PROBLEM:
What lines of the data include the string "nodes"? Copy them all.

EXERCISE MATERIAL:
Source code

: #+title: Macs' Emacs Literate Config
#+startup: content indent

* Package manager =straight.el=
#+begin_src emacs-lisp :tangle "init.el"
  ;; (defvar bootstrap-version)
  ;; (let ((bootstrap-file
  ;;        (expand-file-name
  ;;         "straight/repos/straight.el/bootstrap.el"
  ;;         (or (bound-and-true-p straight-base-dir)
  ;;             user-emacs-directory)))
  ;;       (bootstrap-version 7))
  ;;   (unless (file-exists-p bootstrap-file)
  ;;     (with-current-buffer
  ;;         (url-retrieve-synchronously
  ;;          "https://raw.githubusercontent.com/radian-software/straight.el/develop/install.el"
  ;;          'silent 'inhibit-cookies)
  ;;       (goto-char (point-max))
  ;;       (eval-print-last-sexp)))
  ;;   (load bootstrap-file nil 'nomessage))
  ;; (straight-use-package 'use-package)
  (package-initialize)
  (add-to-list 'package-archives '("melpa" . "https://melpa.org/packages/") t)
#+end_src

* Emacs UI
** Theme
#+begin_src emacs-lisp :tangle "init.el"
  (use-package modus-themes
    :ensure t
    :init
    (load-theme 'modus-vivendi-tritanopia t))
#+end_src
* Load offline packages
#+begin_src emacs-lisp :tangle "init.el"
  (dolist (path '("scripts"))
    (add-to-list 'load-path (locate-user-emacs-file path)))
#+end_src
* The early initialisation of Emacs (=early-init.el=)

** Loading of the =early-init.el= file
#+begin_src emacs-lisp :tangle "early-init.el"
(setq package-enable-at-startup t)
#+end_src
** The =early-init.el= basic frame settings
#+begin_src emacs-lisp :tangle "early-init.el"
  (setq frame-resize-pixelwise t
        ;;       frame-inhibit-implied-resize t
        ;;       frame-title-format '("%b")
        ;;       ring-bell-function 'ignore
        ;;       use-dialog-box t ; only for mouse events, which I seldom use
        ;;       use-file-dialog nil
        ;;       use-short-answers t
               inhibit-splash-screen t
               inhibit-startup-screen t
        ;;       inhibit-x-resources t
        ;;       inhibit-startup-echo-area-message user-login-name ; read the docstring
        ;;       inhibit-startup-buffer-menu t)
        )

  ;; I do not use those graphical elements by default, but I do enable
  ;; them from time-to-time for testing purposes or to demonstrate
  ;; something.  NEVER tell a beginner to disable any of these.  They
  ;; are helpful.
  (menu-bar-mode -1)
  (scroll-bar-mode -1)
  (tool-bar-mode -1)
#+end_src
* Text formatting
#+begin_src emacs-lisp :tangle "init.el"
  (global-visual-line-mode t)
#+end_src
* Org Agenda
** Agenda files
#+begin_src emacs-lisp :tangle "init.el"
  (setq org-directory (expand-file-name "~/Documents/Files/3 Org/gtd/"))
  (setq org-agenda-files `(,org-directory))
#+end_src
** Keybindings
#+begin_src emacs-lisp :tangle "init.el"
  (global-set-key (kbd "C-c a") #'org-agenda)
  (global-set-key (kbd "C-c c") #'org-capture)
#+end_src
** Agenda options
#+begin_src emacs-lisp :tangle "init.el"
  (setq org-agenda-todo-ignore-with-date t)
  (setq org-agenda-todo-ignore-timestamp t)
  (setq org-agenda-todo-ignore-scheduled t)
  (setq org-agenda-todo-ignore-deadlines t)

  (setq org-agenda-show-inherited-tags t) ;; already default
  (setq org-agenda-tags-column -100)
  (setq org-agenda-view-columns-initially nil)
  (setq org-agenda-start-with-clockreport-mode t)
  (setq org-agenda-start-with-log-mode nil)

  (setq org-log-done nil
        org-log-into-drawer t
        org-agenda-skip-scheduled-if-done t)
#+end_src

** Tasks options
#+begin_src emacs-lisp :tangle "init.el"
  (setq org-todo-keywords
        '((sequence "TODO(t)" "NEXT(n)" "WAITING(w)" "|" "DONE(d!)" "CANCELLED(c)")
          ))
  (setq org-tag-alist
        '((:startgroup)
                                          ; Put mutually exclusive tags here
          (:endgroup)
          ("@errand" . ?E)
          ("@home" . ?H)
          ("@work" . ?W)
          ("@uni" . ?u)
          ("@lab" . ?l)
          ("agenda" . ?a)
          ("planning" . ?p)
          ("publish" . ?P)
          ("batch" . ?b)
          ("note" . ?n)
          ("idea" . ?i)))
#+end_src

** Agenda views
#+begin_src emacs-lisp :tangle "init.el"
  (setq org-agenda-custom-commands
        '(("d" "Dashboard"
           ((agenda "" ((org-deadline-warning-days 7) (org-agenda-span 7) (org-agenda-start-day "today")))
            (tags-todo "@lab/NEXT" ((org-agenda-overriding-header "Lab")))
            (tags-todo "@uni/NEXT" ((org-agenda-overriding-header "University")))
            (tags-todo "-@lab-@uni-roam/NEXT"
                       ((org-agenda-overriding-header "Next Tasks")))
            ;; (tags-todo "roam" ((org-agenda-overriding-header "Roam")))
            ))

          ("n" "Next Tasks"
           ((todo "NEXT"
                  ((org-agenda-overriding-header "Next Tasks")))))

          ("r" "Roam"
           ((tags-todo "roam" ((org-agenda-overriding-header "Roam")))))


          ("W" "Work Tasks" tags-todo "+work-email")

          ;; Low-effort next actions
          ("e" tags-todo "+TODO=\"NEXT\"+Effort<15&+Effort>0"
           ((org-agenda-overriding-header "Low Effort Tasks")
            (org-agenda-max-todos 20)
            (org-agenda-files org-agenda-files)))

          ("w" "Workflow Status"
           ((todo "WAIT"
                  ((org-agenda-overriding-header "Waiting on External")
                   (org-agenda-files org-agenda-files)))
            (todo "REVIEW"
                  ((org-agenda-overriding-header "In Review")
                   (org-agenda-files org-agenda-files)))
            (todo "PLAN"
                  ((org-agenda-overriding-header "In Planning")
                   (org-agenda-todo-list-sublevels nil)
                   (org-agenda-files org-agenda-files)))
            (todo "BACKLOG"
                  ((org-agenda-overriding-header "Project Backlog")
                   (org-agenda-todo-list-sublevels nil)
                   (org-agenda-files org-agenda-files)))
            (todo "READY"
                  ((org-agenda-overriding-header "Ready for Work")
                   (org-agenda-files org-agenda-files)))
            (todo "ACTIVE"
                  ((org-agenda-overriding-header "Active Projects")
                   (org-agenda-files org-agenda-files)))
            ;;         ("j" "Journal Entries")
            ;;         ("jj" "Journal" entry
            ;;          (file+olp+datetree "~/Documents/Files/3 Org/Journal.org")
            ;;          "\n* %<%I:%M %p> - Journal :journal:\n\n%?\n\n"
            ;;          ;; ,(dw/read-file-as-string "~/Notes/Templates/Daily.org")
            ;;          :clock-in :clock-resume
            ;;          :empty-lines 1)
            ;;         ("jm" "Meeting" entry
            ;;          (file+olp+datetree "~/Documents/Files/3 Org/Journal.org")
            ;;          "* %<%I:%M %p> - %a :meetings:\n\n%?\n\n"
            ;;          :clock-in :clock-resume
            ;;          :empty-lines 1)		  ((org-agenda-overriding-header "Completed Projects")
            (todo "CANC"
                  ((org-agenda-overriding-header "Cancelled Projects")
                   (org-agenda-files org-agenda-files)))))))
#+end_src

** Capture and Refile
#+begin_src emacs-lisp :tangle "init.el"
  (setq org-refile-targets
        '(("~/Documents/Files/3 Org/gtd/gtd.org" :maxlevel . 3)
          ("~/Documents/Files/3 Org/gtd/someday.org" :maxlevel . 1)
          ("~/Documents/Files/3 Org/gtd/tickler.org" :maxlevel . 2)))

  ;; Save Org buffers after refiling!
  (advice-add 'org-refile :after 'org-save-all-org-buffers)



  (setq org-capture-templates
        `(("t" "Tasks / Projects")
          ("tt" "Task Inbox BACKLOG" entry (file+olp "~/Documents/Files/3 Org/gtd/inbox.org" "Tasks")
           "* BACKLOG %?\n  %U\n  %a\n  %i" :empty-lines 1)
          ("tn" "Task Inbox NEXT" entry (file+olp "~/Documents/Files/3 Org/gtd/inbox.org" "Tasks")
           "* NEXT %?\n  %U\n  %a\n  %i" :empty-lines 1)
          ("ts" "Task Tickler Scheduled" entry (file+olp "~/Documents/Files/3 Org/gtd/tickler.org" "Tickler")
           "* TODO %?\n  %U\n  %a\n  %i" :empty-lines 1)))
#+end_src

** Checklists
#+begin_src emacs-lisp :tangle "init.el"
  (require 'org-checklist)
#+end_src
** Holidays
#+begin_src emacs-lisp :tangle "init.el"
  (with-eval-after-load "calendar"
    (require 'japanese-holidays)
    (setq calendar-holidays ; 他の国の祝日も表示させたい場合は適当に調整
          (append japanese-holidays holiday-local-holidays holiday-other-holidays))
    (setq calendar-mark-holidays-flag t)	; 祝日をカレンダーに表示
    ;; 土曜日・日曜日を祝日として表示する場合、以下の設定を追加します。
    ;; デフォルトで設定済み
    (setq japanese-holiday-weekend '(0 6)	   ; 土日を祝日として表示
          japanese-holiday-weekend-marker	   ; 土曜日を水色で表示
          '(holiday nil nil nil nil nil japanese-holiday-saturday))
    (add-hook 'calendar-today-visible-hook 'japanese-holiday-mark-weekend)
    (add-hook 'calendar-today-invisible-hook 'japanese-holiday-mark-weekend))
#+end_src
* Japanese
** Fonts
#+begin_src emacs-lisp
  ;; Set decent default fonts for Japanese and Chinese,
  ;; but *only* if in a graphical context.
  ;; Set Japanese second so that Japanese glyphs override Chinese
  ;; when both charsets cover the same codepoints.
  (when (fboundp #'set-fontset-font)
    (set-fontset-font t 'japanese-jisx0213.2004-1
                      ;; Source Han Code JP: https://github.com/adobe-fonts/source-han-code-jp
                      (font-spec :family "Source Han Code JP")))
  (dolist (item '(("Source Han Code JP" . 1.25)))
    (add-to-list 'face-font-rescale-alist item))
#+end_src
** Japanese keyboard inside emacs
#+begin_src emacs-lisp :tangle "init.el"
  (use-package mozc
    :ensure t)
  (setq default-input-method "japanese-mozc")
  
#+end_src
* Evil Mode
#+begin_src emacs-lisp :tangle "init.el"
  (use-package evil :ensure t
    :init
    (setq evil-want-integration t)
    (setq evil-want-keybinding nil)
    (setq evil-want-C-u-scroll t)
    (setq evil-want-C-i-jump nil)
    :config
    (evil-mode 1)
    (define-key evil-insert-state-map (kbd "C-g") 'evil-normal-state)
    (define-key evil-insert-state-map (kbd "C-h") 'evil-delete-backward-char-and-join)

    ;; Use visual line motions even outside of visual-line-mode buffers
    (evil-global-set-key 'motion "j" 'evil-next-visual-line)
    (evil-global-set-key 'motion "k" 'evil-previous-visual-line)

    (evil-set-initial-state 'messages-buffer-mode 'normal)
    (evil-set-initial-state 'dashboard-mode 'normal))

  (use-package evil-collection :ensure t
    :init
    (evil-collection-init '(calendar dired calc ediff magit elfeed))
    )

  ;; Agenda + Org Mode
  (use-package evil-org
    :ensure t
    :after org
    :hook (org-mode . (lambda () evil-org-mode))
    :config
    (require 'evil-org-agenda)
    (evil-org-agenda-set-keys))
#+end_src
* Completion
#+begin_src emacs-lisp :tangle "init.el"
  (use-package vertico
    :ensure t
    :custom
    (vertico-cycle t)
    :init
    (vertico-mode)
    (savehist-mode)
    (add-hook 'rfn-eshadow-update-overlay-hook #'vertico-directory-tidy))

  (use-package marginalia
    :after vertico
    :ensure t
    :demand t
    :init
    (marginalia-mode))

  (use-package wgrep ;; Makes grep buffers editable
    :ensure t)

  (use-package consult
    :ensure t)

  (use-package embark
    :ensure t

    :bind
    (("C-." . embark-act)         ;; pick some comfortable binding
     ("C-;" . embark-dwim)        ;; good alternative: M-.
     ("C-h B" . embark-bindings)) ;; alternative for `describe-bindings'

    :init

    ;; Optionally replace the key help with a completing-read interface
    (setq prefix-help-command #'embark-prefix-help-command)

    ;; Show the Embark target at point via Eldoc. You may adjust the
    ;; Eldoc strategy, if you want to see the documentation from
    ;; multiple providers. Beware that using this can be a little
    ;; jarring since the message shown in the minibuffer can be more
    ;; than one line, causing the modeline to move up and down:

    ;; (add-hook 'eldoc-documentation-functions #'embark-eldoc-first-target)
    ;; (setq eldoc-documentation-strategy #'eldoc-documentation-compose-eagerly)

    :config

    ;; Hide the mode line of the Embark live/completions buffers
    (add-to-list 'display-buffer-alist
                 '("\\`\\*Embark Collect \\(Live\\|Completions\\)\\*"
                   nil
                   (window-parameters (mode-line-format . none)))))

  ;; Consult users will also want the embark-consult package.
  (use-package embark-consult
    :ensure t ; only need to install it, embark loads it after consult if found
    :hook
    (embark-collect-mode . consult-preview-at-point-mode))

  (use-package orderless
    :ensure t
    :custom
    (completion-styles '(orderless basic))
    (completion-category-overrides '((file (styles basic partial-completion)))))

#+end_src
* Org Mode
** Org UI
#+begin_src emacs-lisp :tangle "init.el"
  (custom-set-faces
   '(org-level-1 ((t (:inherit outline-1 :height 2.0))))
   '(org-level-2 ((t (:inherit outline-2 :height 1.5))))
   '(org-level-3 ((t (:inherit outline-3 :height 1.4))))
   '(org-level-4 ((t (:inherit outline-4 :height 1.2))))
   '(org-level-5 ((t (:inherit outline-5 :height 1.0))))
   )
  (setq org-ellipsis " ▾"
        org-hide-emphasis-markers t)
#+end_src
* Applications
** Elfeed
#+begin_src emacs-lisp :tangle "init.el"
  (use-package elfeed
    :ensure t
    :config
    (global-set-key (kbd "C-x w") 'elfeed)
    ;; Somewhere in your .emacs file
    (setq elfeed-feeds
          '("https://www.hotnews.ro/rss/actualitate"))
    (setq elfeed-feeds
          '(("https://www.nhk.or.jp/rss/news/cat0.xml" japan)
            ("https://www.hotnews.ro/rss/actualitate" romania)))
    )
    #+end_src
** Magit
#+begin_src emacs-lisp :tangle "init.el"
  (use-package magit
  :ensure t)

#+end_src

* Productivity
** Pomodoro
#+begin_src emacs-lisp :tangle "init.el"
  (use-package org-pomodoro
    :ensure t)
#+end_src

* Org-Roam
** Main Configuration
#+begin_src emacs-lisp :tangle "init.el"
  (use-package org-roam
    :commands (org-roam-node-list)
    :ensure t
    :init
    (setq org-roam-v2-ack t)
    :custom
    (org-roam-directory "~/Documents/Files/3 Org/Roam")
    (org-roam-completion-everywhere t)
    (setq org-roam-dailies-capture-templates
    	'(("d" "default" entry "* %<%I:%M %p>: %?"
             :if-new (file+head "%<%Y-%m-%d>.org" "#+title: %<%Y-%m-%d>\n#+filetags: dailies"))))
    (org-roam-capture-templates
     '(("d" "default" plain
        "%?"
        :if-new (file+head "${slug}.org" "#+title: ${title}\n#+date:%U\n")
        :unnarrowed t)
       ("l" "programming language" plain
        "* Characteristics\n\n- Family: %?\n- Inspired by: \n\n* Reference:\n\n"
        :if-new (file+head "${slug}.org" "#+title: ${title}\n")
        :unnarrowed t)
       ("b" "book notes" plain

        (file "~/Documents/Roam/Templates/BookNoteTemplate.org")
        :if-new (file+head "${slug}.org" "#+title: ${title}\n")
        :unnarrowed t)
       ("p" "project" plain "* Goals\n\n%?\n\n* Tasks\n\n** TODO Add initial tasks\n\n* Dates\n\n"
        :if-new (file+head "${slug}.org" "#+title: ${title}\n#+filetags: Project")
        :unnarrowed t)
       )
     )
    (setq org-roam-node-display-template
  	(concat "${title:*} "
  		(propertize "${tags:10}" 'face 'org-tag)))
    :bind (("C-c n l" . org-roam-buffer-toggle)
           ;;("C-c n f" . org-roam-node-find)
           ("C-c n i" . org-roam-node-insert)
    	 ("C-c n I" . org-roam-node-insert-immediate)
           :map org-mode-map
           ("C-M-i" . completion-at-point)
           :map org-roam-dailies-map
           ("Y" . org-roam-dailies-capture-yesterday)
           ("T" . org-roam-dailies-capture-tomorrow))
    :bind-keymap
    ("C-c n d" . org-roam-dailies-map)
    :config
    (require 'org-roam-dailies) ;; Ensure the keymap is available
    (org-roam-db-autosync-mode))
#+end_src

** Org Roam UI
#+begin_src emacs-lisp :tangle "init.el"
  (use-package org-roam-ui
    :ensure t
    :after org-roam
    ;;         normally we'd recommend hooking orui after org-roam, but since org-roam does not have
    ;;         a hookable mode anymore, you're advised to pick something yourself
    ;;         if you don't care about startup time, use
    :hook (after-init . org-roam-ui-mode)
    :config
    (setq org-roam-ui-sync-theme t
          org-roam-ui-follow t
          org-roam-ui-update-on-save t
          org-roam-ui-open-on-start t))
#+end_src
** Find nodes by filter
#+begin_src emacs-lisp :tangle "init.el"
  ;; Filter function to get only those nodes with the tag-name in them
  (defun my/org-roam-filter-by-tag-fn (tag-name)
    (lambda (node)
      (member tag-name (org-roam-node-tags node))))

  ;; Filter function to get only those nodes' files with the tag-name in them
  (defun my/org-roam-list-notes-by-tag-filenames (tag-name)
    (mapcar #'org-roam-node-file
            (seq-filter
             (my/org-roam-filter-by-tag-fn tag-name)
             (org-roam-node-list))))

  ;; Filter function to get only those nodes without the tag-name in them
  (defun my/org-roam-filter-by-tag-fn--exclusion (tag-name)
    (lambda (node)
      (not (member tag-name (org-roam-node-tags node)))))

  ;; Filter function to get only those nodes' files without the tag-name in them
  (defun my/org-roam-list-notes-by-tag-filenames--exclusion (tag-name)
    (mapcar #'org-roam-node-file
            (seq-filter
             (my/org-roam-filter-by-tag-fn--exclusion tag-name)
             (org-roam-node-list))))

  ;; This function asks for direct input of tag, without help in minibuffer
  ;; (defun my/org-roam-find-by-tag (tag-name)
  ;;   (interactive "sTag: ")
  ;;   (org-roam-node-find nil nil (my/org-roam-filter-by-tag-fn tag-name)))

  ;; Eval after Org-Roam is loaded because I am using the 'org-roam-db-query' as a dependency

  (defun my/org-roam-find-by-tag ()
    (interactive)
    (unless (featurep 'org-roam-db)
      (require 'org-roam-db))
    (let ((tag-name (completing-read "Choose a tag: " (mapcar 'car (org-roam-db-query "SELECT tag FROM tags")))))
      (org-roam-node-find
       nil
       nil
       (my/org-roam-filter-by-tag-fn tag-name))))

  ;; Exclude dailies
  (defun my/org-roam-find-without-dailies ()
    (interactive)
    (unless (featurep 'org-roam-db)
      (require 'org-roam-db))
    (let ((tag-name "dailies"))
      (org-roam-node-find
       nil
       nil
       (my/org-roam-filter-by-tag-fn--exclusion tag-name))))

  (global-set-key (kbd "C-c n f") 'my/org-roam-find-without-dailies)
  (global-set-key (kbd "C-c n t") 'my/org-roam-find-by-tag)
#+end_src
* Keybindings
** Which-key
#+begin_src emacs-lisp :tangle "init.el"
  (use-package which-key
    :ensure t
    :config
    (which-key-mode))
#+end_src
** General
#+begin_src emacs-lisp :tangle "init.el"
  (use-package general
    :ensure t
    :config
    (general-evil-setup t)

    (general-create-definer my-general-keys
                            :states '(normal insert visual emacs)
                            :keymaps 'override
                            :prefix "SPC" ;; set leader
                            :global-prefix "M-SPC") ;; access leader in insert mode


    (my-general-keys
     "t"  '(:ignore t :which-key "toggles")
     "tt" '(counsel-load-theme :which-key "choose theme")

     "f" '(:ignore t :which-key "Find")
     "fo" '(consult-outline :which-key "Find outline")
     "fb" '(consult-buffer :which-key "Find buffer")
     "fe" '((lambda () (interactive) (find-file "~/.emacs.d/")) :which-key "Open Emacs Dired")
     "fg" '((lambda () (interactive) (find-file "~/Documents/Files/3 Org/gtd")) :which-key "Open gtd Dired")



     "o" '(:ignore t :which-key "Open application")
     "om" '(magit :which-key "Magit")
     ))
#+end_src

ANSWER SPACE:
** Find nodes by filter
  ;; Filter function to get only those nodes with the tag-name in them
  ;; Filter function to get only those nodes' files with the tag-name in them
  ;; Filter function to get only those nodes without the tag-name in them
  ;; Filter function to get only those nodes' files without the tag-name in them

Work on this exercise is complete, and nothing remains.